52-week forecast shows what Washington Cafe can expect for labor demand over the next full year:

**Key Observations:**

1. **Seasonal Pattern Continues**: The SARIMAX model projects that the seasonal cycle will continue, with peaks and valleys occurring at the same intervals as in the historical data (every 52 weeks).

2. **Forecast Uncertainty**: The confidence interval (shaded area) widens as we move further into the future. This reflects increasing uncertainty as time goes on. The further out we go, the less certain we are with our forecast.

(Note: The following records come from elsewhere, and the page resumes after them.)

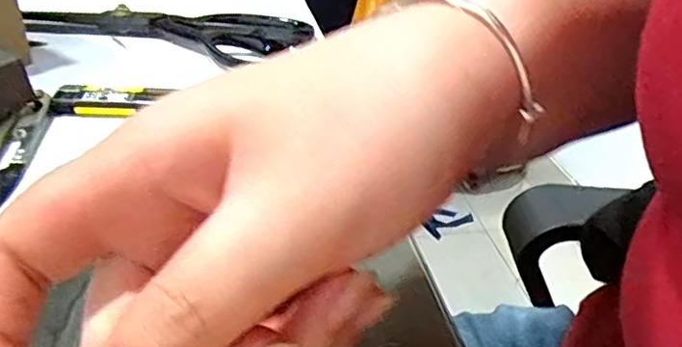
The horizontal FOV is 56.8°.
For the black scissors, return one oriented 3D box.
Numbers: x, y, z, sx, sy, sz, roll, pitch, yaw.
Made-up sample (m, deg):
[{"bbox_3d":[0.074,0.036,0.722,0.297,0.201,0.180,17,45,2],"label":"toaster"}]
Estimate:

3. **Long-term Planning**: Despite the uncertainty, this forecast provides valuable insights for:
   - Annual budgeting for labor costs
   - Identifying high-demand periods throughout the year for staff hiring (aligned to expected cycles)
   - Planning major events or promotions during forecasted slow periods
   - Setting realistic growth targets

**Caution**: This forecast assumes the business will continue operating under similar conditions. Major changes (new menu, different hours, economic shifts, competitors) could invalidate these predictions. The model should be retrained regularly as new data becomes available.